▶ Directions
Restate word for word each line of the data, starting at the one containing "47: (184, 333, 1.84)" and running through the last.

▶ The input

+++

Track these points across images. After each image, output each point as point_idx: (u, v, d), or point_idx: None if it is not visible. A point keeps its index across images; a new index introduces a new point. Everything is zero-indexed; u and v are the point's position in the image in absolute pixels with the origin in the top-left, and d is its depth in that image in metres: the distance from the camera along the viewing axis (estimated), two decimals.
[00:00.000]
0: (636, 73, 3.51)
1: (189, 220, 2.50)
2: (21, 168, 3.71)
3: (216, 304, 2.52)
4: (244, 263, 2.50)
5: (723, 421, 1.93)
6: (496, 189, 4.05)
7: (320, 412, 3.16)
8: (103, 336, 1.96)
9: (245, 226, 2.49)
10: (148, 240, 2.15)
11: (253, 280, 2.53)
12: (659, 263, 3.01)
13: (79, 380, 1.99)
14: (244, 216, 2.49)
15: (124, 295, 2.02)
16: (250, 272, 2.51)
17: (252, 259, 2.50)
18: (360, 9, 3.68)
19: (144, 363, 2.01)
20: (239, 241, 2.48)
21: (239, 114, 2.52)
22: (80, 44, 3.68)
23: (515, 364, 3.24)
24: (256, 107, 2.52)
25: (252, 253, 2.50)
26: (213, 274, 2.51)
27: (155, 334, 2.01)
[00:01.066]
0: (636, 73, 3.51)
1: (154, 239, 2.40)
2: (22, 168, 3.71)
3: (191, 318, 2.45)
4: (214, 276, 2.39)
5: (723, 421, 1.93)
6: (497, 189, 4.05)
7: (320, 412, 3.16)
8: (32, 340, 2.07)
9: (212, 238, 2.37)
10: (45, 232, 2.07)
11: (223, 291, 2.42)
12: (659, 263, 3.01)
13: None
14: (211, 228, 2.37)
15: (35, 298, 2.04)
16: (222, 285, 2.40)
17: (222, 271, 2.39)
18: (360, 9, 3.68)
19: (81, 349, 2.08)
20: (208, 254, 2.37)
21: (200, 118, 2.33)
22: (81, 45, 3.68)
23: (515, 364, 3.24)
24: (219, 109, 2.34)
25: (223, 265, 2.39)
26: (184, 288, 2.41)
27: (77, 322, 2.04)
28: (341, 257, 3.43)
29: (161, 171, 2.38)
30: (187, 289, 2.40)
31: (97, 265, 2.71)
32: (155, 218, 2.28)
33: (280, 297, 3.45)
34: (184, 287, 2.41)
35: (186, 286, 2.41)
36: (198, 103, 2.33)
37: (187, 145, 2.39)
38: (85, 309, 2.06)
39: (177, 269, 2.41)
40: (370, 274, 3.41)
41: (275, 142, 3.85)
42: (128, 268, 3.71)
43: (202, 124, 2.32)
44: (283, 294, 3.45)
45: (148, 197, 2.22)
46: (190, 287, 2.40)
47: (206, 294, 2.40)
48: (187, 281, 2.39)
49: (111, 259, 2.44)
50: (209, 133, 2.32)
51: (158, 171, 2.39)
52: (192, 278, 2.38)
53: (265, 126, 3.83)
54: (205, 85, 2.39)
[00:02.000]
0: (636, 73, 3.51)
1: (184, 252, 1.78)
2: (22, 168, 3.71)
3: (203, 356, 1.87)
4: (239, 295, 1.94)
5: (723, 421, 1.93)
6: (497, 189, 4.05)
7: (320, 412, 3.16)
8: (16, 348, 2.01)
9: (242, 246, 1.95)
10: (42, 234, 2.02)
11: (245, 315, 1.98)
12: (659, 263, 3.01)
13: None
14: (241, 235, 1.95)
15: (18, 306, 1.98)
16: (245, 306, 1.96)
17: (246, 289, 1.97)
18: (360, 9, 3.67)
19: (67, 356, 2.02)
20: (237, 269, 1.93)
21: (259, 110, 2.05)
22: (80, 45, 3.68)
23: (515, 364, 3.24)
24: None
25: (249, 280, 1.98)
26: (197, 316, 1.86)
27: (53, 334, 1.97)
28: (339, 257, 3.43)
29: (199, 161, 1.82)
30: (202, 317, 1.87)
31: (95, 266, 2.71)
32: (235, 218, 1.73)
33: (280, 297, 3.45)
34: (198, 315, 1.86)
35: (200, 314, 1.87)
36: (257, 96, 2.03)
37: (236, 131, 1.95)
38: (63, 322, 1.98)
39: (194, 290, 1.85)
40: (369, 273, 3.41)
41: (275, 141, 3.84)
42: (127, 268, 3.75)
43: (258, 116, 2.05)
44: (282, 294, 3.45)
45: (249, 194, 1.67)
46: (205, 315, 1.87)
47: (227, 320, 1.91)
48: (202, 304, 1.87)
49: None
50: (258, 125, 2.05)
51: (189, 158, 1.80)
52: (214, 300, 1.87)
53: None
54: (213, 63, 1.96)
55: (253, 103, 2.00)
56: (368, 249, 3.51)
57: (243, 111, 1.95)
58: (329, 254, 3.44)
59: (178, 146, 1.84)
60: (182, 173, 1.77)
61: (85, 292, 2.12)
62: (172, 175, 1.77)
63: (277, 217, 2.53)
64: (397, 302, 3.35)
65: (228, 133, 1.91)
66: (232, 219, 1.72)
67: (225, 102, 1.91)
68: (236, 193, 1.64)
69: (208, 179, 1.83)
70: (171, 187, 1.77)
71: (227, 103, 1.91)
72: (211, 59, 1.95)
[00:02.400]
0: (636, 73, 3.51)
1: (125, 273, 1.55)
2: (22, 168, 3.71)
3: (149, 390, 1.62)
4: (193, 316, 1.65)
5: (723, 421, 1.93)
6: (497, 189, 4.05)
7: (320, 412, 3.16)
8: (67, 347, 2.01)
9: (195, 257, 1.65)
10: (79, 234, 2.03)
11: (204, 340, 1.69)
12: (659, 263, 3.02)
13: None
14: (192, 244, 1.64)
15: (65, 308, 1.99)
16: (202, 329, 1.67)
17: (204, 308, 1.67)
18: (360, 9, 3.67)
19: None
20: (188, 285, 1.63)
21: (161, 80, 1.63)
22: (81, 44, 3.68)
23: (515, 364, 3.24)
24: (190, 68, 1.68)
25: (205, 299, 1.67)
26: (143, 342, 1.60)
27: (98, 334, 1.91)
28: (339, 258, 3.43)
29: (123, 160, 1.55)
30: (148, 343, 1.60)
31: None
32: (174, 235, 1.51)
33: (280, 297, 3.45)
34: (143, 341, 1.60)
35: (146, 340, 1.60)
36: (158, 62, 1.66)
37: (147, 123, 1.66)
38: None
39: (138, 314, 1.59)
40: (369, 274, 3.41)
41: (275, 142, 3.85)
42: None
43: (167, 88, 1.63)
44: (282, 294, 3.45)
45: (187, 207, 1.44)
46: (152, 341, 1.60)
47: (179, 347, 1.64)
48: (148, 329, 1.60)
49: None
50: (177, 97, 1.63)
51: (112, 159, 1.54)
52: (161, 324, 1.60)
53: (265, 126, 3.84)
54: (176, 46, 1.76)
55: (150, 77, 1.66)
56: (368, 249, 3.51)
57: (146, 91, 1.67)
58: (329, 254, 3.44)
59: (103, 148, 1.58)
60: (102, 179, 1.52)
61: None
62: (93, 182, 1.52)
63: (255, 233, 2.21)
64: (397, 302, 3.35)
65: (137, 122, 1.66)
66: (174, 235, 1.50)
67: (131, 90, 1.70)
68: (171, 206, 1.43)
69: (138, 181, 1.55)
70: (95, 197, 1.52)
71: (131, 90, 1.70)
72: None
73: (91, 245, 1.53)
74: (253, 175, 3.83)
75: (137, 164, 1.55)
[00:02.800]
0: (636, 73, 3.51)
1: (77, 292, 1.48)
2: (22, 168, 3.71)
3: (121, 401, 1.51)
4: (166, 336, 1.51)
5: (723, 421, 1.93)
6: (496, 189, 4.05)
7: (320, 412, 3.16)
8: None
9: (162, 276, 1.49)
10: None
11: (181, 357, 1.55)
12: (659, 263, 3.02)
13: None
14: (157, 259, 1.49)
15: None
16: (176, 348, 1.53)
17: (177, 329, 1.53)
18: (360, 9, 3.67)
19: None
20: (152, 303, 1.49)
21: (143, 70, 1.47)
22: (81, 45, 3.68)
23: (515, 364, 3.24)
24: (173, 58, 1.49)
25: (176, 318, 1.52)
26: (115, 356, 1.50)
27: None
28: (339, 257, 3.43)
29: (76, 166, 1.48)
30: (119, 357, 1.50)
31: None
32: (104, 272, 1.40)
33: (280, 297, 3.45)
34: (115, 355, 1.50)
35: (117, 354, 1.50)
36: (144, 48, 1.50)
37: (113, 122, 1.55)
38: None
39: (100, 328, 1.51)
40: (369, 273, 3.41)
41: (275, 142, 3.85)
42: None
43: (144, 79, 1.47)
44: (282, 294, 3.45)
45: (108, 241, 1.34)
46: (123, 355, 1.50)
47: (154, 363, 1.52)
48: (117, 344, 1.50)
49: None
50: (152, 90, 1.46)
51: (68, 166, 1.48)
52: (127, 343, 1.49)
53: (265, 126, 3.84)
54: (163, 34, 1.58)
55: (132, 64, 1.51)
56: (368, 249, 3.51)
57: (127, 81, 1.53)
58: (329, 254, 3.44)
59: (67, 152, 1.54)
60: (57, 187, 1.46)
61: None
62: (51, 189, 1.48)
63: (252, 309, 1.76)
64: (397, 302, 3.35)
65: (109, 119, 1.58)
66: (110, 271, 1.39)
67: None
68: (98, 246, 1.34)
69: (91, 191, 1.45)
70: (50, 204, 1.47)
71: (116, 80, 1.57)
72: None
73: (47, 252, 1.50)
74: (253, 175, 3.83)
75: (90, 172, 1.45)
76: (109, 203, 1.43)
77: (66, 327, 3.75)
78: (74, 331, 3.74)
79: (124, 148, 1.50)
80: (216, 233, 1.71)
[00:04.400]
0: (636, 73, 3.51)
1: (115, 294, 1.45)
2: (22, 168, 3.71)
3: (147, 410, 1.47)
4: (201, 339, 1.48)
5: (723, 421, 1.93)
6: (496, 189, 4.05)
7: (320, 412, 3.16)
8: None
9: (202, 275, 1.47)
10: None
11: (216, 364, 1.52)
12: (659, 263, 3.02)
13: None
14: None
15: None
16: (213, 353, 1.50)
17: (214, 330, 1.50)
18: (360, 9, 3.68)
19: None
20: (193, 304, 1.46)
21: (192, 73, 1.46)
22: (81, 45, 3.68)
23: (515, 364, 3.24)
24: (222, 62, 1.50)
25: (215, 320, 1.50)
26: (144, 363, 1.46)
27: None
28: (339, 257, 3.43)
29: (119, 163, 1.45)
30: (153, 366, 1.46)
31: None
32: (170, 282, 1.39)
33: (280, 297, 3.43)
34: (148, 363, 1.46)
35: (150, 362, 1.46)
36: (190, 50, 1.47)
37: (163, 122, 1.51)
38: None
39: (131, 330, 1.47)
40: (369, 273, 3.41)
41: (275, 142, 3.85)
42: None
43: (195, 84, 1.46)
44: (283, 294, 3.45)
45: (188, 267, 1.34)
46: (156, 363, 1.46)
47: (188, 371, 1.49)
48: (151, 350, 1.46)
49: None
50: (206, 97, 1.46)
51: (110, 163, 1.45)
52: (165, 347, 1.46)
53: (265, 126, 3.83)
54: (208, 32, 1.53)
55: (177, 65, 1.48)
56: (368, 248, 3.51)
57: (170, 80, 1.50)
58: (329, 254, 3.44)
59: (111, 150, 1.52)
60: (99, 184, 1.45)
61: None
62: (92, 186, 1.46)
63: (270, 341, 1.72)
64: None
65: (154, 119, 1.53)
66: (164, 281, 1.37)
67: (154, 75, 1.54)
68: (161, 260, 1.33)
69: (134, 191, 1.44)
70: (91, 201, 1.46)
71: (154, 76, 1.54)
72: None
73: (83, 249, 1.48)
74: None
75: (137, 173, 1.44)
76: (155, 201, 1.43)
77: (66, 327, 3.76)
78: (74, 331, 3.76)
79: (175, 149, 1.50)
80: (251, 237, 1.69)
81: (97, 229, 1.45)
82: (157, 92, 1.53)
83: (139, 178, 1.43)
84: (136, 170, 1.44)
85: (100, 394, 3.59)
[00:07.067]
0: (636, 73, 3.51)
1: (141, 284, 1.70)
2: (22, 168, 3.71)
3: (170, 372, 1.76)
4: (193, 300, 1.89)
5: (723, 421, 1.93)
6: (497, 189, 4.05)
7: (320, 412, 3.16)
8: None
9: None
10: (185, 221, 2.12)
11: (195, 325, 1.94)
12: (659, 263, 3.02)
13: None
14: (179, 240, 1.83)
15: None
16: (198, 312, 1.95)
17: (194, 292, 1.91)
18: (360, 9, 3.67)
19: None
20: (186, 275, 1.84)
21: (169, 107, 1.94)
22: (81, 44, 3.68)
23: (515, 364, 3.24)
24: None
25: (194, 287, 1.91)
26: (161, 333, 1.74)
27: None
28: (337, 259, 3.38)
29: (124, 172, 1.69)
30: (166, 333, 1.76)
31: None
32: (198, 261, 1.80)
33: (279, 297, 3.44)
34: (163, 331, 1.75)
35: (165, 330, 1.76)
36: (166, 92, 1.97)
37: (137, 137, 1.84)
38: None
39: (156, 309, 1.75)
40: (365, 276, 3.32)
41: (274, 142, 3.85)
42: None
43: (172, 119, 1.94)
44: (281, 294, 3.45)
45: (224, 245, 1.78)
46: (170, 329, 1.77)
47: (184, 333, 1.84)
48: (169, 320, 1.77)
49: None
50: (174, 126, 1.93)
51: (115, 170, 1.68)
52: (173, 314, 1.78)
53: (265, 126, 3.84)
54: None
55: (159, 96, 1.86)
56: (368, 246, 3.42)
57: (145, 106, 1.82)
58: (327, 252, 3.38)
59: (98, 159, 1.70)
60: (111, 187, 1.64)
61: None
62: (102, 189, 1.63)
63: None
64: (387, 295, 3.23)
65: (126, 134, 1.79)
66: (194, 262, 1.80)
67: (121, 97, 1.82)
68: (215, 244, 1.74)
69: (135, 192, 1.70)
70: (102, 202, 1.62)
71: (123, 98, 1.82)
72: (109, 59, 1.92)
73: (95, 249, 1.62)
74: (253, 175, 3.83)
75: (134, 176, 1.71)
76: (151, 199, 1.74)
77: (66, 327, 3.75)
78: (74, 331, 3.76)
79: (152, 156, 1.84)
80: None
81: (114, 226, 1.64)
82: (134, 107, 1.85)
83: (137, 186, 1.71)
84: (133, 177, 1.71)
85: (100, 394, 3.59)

+++

▶ Task solution
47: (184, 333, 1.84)
48: (169, 320, 1.77)
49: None
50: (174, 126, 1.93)
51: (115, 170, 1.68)
52: (173, 314, 1.78)
53: (265, 126, 3.84)
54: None
55: (159, 96, 1.86)
56: (368, 246, 3.42)
57: (145, 106, 1.82)
58: (327, 252, 3.38)
59: (98, 159, 1.70)
60: (111, 187, 1.64)
61: None
62: (102, 189, 1.63)
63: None
64: (387, 295, 3.23)
65: (126, 134, 1.79)
66: (194, 262, 1.80)
67: (121, 97, 1.82)
68: (215, 244, 1.74)
69: (135, 192, 1.70)
70: (102, 202, 1.62)
71: (123, 98, 1.82)
72: (109, 59, 1.92)
73: (95, 249, 1.62)
74: (253, 175, 3.83)
75: (134, 176, 1.71)
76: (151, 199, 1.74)
77: (66, 327, 3.75)
78: (74, 331, 3.76)
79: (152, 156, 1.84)
80: None
81: (114, 226, 1.64)
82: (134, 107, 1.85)
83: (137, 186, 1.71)
84: (133, 177, 1.71)
85: (100, 394, 3.59)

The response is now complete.